══ DOCUMENT EXCERPT ══

The final list of 19 publications that have used the WES platform and have reported all the results in a concise manner includes 10 studies on quantitative and nine on qualitative defects of spermatozoa (Table 1). As qualitative spermatogenic defects are generally rare in the population of men (Figure 1), the sample sizes in research studies have remained smaller as compared to the disorders of reduced sperm counts that affect more men. In the same line, sequencing of large cohorts of NOA and extreme oligozoospermia across different continents has allowed the identification of a large number of candidate genes as well as a few genes recurrently affected among cases (Table 1).^37-39

All of the included studies utilized a WES-based approach followed by a fairly homogeneous analysis pipeline across the studies—filtering rare variation (typically MAF < 0.01 in public databases such as gnomAD) predicted to be deleterious by various public (e.g., CADD,⁴⁰ MutationTaster,⁴¹ Polyphen,⁴² SIFT,⁴³ REVEL,⁴⁴ etc.) or in-house (PSAP) tools³⁸ and factoring in the expression in testis when prioritizing genes. The studies have mainly addressed autosomal recessive and X/Y-linked variation with the exception of one study exploring de novo variation among NOA men.⁴⁵ The fairly uniform approach to analyzing WES data and prioritizing variation allows us to draw comparative conclusions on the detection rates in different traits of spermatogenic disorders.

3.3 The detection rate in WES studies

In this review, the detection rate was defined as the fraction of studied cases in which a candidate genetic alteration has been identified. This definition differs from the more conservative estimate of the ‘diagnostic yield’, which represents the fraction of cases carrying deleterious disease variants defined as likely pathogenic or pathogenic according to the ACMG Interpreting Sequence Variant Guidelines.⁴⁶ Comparing diagnostic yield across cohorts is challenging as the majority of research studies do not classify variants according to these guidelines and this is out of the scope of the current review. Of note, while the detection rate provides meaningful information from a research perspective, it is likely to be more optimistic as compared to the estimates of the diagnostic yield.

═══
══ EXCERPTED RECORDS ══

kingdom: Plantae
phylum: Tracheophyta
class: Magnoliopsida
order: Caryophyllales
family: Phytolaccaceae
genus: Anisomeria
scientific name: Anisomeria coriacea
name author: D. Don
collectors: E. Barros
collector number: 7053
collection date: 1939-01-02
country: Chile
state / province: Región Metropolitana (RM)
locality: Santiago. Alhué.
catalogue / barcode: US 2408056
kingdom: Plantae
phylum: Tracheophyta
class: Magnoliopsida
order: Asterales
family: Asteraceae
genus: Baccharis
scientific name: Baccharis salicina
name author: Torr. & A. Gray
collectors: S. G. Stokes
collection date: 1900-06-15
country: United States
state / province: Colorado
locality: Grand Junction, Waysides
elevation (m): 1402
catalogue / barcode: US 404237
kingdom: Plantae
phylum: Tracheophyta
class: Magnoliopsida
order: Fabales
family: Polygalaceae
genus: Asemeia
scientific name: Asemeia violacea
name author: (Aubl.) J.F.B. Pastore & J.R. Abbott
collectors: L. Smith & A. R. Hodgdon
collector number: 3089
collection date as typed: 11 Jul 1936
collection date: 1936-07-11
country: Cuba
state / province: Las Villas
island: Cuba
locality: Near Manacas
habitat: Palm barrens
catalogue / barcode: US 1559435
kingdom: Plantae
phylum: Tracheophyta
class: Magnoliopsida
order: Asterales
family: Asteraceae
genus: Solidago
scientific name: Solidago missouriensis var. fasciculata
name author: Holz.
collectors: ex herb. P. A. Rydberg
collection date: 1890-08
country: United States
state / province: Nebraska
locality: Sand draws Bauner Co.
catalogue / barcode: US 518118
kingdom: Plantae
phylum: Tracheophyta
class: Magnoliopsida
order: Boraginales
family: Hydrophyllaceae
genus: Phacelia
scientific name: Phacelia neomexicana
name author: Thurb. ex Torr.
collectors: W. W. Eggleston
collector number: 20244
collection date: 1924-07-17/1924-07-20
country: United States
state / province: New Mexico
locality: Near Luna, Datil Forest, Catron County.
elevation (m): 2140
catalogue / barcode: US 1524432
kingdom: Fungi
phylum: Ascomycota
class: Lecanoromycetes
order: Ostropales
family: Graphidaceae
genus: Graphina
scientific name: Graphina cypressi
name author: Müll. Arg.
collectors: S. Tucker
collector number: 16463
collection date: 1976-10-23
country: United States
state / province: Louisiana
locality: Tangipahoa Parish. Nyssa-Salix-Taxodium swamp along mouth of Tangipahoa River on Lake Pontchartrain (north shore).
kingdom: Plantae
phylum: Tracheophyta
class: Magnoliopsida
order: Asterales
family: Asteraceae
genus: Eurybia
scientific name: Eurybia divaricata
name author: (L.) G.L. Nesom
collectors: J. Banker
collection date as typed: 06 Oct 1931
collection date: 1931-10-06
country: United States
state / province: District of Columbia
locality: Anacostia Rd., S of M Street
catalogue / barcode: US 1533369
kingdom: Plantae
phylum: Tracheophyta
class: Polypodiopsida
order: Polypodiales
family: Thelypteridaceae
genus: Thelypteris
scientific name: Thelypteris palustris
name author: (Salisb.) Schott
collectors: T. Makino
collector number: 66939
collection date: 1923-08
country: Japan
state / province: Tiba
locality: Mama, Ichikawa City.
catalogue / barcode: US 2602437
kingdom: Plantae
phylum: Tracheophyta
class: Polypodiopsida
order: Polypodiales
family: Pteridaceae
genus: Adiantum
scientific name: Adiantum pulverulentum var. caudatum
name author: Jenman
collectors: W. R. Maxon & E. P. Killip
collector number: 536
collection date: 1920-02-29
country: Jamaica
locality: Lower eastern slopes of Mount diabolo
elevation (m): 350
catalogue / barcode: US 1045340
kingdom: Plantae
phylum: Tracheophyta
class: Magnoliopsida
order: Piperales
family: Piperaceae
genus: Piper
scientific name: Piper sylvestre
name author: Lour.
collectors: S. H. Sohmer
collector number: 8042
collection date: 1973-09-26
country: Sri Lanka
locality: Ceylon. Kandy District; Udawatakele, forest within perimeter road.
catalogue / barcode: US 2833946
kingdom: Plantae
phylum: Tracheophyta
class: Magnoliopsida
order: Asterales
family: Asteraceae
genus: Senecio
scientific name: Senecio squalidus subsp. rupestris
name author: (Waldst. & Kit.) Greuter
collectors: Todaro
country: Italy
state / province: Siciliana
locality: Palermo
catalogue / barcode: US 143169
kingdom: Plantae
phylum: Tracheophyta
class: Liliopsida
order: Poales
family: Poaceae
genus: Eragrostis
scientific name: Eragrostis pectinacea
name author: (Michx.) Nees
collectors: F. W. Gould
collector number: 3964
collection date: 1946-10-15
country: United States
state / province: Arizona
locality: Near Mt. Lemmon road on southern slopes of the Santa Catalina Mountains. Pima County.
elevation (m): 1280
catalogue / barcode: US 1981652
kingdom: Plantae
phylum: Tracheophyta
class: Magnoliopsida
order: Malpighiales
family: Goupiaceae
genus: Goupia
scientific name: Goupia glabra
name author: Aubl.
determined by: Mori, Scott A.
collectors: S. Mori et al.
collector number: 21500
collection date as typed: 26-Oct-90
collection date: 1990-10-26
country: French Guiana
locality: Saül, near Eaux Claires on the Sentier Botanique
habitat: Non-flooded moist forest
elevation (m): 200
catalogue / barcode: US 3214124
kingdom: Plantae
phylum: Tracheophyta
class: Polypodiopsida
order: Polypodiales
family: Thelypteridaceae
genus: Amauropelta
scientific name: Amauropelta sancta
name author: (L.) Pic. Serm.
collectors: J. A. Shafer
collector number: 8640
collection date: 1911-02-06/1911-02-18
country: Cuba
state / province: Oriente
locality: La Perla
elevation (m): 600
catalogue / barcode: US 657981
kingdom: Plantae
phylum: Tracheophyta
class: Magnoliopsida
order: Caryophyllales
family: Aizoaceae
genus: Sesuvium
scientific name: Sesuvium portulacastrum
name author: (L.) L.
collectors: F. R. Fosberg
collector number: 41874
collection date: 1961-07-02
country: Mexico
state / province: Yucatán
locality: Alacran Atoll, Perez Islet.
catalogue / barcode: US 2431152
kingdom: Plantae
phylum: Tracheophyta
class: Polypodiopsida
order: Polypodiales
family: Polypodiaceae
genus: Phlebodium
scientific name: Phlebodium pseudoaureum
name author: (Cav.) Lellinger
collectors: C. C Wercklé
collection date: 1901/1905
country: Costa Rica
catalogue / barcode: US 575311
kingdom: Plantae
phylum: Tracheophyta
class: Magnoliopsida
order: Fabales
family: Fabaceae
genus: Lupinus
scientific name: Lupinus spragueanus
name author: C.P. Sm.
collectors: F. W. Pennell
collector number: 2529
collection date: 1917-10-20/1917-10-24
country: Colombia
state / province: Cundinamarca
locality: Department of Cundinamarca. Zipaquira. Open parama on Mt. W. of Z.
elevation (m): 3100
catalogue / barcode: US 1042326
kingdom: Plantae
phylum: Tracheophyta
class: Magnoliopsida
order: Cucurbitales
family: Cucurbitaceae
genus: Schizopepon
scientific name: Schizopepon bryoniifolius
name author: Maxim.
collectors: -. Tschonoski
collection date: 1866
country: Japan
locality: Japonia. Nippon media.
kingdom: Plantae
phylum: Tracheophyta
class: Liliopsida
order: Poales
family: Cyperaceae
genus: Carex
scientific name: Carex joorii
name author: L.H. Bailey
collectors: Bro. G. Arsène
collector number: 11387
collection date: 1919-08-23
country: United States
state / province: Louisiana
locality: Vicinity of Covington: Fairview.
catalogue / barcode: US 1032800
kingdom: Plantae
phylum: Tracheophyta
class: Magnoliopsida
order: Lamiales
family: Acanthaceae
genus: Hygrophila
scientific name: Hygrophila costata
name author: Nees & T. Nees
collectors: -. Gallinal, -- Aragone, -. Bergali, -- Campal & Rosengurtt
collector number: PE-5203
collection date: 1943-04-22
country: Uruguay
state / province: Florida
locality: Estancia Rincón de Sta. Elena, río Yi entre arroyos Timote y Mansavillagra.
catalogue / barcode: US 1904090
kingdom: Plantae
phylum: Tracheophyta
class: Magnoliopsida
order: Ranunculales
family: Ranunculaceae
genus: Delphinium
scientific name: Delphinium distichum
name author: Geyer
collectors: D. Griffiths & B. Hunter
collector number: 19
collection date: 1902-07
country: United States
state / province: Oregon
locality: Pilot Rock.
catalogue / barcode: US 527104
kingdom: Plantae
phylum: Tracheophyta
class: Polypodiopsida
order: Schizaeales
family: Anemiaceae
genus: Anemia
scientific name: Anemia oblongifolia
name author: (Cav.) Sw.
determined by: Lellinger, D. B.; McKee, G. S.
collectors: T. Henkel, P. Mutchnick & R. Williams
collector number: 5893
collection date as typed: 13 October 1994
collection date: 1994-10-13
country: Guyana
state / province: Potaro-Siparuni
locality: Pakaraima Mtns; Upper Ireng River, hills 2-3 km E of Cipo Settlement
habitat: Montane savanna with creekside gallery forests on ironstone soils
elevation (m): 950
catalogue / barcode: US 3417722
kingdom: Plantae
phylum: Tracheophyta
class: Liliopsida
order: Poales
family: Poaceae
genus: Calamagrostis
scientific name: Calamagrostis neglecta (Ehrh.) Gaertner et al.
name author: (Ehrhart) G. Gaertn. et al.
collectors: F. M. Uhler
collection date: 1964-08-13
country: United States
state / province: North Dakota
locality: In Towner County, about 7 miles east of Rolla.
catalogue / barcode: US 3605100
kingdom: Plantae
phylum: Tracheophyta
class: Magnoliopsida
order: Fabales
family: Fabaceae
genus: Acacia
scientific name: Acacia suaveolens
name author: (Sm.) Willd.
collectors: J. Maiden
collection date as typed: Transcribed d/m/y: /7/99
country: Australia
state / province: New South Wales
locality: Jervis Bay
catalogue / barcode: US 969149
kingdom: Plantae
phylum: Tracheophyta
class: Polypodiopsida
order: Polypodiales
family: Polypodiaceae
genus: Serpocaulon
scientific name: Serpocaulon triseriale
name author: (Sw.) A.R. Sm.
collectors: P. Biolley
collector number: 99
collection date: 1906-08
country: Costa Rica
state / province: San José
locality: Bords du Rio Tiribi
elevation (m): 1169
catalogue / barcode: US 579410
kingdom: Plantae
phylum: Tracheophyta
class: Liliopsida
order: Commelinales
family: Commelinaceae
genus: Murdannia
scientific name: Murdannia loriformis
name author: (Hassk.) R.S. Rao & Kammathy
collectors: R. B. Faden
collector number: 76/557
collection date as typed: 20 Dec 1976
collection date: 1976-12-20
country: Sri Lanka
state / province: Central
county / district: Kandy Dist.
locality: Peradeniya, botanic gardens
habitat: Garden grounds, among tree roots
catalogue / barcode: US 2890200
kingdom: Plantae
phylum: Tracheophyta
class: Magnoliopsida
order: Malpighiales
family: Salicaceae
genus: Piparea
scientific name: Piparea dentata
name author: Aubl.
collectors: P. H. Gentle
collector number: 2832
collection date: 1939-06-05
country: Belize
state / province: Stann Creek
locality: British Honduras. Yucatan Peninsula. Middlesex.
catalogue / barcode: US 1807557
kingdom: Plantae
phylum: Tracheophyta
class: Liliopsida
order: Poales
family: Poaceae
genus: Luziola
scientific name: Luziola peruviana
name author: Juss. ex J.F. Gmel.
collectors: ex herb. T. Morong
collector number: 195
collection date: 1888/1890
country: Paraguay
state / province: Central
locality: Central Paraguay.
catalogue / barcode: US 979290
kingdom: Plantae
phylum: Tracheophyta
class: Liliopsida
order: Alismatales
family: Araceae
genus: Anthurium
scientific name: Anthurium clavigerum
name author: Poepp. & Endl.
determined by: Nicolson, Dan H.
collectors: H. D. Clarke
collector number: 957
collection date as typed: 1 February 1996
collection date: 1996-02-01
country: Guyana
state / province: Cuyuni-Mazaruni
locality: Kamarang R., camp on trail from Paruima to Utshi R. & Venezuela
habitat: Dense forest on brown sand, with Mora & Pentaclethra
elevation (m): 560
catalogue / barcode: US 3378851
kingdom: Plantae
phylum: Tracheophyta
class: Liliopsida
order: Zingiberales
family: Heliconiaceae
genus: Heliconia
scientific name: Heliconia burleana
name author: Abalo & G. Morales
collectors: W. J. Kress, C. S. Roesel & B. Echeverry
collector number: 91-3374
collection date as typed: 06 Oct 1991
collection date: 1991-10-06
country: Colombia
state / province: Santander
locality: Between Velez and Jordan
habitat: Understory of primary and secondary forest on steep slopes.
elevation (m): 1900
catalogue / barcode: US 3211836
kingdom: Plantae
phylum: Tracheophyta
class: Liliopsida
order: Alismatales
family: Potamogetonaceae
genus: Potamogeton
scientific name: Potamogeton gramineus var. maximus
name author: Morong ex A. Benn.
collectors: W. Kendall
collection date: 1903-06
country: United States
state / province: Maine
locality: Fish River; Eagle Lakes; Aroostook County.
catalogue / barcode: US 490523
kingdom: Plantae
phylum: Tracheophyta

═══

* **ABOUT THIS TASK**:
From the excerpt on exome sequencing studies of sperm defects, write out the passage from "All of the included" up to and including "of spermatogenic disorders.".

* **TASK OUTPUT**:
All of the included studies utilized a WES-based approach followed by a fairly homogeneous analysis pipeline across the studies—filtering rare variation (typically MAF < 0.01 in public databases such as gnomAD) predicted to be deleterious by various public (e.g., CADD,⁴⁰ MutationTaster,⁴¹ Polyphen,⁴² SIFT,⁴³ REVEL,⁴⁴ etc.) or in-house (PSAP) tools³⁸ and factoring in the expression in testis when prioritizing genes. The studies have mainly addressed autosomal recessive and X/Y-linked variation with the exception of one study exploring de novo variation among NOA men.⁴⁵ The fairly uniform approach to analyzing WES data and prioritizing variation allows us to draw comparative conclusions on the detection rates in different traits of spermatogenic disorders.